Here are the simulation results:

| Group | Team          | Mean points | 99% confidence interval | 
|-------|---------------|-------------|-------------------------|
|-------|---------------|-------------|-------------------------|
|   A   | Argentina     |    6.76     |       6.52 - 7.05       |
|   A   | Chile         |    3.55     |       3.11 - 3.96       |
|   A   | Peru          |    3.05     |       2.74 - 3.53       |
|   A   | Canada        |    2.65     |       2.27 - 3.03       |
|-------|---------------|-------------|-------------------------|
|   B   | Ecuador       |    5.75     |       5.24 - 6.12       |
|   B   | Mexico        |    4.59     |       4.06 - 4.98       |
|   B   | Venezuela     |    3.38     |       2.99 - 3.92       |
|   B   | Jamaica       |    2.32     |       1.92 - 2.70       |
|-------|---------------|-------------|-------------------------|
|   C   | Uruguay       |    6.71     |       6.29 - 7.14       |
|   C   | United States |    4.71     |       4.31 - 5.30       |
|   C   | Panama        |    2.88     |       2.48 - 3.32       |
|   C   | Bolivia       |    1.83     |       1.42 - 2.18       |
|-------|---------------|-------------|-------------------------|
|   D   | Colombia      |    6.69     |       6.34 - 7.20       |
|   D   | Brazil        |    5.38     |       5.06 - 5.72       |
|   D   | Paraguay      |    2.68     |       2.33 - 3.06       |
|   D   | Costa Rica    |    1.45     |       1.23 - 1.77       |

The table above shows teams sorted by the average number of points they earned across 100 simulation rounds (each round consisting of 100 runs). It also includes the 99% confidence interval for these points to indicate uncertainty. I used these confidence intervals to determine whether I could confidently predict if a team would finish 1st, 2nd, 3rd, or 4th in their group. Specifically, if the confidence intervals of two teams’ simulated points overlapped, I would not make a prediction between them.

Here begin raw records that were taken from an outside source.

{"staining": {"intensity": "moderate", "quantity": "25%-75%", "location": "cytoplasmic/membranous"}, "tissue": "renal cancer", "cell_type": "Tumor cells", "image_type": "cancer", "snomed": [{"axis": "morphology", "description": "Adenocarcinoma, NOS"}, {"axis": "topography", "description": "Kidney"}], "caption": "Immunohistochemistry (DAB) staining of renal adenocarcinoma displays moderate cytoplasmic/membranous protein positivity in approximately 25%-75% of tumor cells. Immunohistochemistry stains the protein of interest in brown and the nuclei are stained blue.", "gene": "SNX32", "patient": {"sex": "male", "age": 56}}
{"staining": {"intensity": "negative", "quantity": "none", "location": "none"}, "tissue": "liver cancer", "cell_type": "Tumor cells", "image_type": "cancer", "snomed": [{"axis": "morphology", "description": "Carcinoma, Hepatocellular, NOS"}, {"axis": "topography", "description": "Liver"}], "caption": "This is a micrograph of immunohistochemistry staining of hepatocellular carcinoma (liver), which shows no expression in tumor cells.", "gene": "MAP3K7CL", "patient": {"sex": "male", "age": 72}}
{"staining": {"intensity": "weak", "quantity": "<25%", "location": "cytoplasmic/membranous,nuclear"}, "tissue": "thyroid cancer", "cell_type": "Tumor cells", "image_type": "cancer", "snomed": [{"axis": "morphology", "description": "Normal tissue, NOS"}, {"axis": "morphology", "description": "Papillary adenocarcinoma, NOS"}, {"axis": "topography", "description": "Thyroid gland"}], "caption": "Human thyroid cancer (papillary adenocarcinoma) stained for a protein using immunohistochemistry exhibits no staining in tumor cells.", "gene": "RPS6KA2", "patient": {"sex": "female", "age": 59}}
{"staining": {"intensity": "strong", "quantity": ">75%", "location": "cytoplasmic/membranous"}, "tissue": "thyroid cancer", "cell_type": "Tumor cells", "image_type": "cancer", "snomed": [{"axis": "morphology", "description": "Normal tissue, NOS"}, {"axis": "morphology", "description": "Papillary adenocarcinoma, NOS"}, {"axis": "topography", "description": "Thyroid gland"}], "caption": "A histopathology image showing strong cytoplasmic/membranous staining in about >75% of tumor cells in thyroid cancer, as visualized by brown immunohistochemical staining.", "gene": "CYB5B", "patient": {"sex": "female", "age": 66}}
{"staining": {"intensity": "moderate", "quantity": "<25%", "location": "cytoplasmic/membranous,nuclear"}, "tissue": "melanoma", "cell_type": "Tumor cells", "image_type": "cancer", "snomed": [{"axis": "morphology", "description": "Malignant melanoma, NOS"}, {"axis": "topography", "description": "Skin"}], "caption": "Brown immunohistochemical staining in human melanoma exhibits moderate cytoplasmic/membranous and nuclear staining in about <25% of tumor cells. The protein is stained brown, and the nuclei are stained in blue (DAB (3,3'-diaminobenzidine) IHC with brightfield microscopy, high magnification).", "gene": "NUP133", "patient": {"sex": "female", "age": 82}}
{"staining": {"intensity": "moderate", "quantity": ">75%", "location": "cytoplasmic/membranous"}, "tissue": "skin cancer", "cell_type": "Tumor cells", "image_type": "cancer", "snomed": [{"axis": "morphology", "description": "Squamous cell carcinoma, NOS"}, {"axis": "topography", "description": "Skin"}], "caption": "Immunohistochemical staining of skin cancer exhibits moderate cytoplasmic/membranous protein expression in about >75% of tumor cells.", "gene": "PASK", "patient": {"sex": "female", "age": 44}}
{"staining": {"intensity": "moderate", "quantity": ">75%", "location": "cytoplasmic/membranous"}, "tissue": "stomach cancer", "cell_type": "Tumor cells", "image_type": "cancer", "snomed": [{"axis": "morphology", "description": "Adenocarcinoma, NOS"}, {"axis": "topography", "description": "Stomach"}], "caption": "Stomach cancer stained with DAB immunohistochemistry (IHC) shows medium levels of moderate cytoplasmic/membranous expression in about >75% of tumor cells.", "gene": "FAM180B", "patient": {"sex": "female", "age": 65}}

Here is what I stated regarding these results in my previous post:

- Group A should see Argentina easily top the group. However, while Chile has a clear edge over Peru, it’s not definitive since the confidence intervals between the two overlap. Canada should definitely end up in last place.
- Group B should definitely be: Ecuador, Mexico, Venezuela and Jamaica. No overlap in confidence intervals, and if we look at their team strengths, it’s clear the Ecuador tops the group. Although I would say this is the sleeper group… lower team strength of the tournament overall.
- Group C should definitely be: Uruguay, United States, Panama, and Bolivia. Panama might at best get a win against Bolivia, just like the 2016 Copa America (when it drew against eventual finalists Argentina and Chile).
- Group D should definitely be: Colombia, Brazil, Paraguay, Costa Rica.

And here are the actual group stage results:

| Group | Team          | Points | 
|-------|---------------|--------|
|-------|---------------|--------|
|   A   | Argentina     |    9   |
|   A   | Canada        |    4   |
|   A   | Chile         |    2   |
|   A   | Peru          |    1   |
|-------|---------------|--------|
|   B   | Venezuela     |    9   |
|   B   | Ecuador       |    4   |
|   B   | Mexico        |    4   |
|   B   | Jamaica       |    0   |
|-------|---------------|--------|
|   C   | Uruguay       |    9   |
|   C   | Panama        |    6   |
|   C   | United States |    3   |
|   C   | Bolivia       |    0   |
|-------|---------------|--------|
|   D   | Colombia      |    7   |
|   D   | Brazil        |    5   |
|   D   | Costa Rica    |    3   |
|   D   | Paraguay      |    0   |

There are several ways to evaluate these results, some more favorable to the simulation than others. Here are three different evaluations:

Evaluation 1: Which teams that were definitely predicted to advance to the knockout stage actually advanced?

The simulation predicted with certainty:

Group A: Argentina (TRUE)
Group B: Ecuador (TRUE), Mexico (FALSE)
Group C: Uruguay (TRUE), United States (FALSE)
Group D: Colombia (TRUE), Brazil (TRUE)

This results in 5 out of 7 teams called correctly, approximately 71.4% correct. I also played it safe with Group A and did not call the second place.

Evaluation 2: Which teams that were definitely predicted to place in their respective positions actually placed as such?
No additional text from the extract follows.